The first version of the Repustate API was written in Django. They built a prototype and launched their services on this basis. However, the overhead for each Django request/response cycle is too high. As API traffic increases and reliability issues highlight, the cost of using Amazon services increases dramatically. As a result, they started looking for a python alternative and chose flask. Flask is almost a ready-made API, and it's lightweight. However, they later discovered the Falcon. They liked the framework very much, because it was optimized using Cython, much faster than Django, and it followed the simple rest principle. It turns out that Falcon is a good remedy. The average response time of the repustate is shortened, and the number of failures and support problems is lowered.

But even so, Repustate's performance is still not meeting the growing demand. In particular, concurrency has always been a sore spot for Python. And, they're using Python 2.7, and they're not using the Asyncio package in Python 3. But in fact, that is used, but also to worry about the Gil problem. Also, Falcon cannot implement self-hosted deployments. Python cannot be packaged like Java or C, and then distributed. Many of their customers need to run repustate in their own networks, and they can only provide these customers with a virtual application that deploys the entire technology stack. This virtual application can be used both in VMware and virtual Box. This is a viable option, but it is cumbersome and difficult to update and support. So, they want to be able to just provide a binary file that can be installed.

Go is chosen because go satisfies all of their requirements:

    • Faster than Python
    • Can be compiled into a single binary file
    • Can be deployed to any operating system
    • Easy to implement concurrency

Also, the go test suite layout looks simpler than their nose test. The test function header is easy to migrate. For example, def test_my_function(): it will be converted func TestMyFunction(t *testing.T) { to a simple replacement to complete. In addition, go routines and channels are very easy to use, making concurrent text analysis easy to implement.

The entire migration process takes 3 months and interested readers can view their migration process. Here are the results of their migration:

    • API average response time decreased from 100ms to 10ms;
    • The number of EC2 instances required decreased by 85%;
    • Since go can be compiled into a single binary file, and go 1.5 makes cross-compiling easy, they are now able to provide a repustate self-hosted version;
    • Because Python and go are similar, they are able to quickly rebuild unit tests.

In addition, they did a lot of performance-independent improvements because of the Python code again. Therefore, the paper states that:

If time permits, looking back at the old code is always good.

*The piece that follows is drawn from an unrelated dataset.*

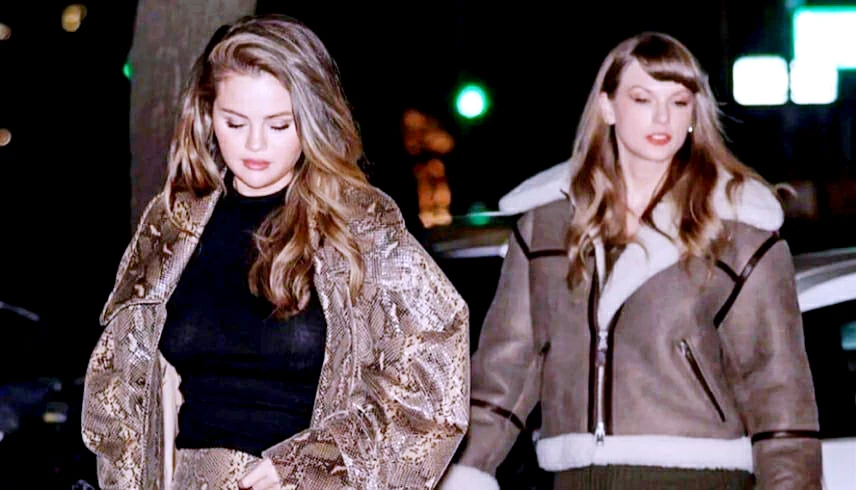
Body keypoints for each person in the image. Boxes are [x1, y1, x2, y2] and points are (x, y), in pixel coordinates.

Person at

You may be amazed at how bad it can be.

Thank Xing for the review of this article.

Contact Us

The content source of this page is from Internet, which doesn't represent Alibaba Cloud's opinion; products and services mentioned on that page don't have any relationship with Alibaba Cloud. If the content of the page makes you feel confusing, please write us an email, we will handle the problem within 5 days after receiving your email.

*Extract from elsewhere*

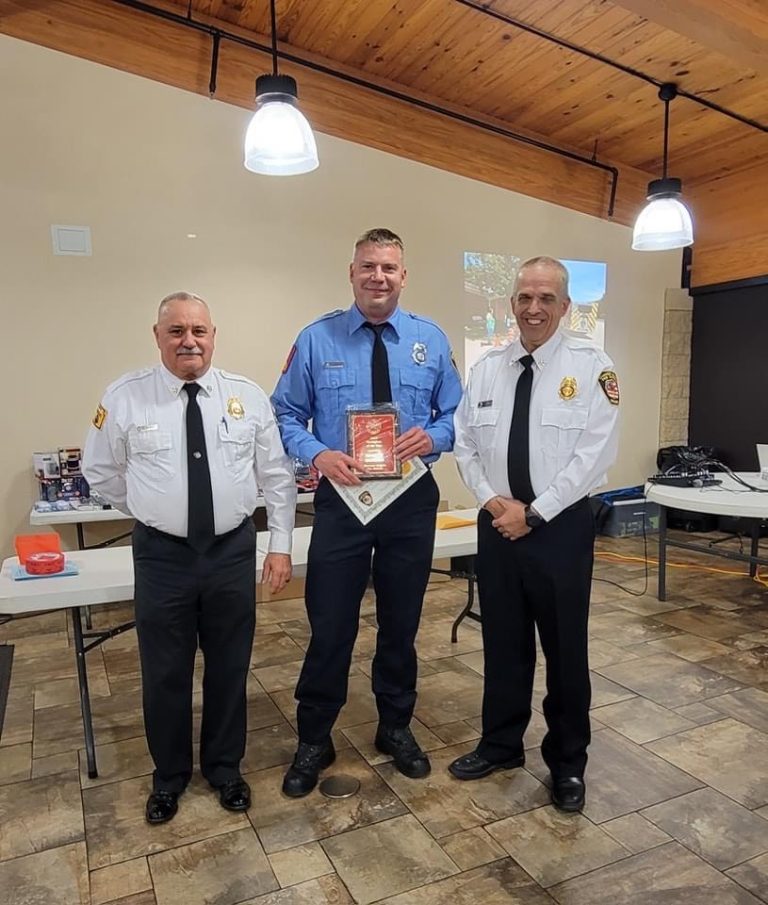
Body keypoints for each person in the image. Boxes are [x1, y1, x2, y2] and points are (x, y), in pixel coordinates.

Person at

If you find any instances of plagiarism from the community, please send an email to: info-contact@alibabacloud.com and provide relevant evidence. A staff member will contact you within 5 working days.

A Free Trial That Lets You Build Big!

Start building with 50+ products and up to 12 months usage for Elastic Compute Service

  • Sales Support

    1 on 1 presale consultation

  • After-Sales Support

    24/7 Technical Support 6 Free Tickets per Quarter Faster Response

  • Alibaba Cloud offers highly flexible support services tailored to meet your exact needs.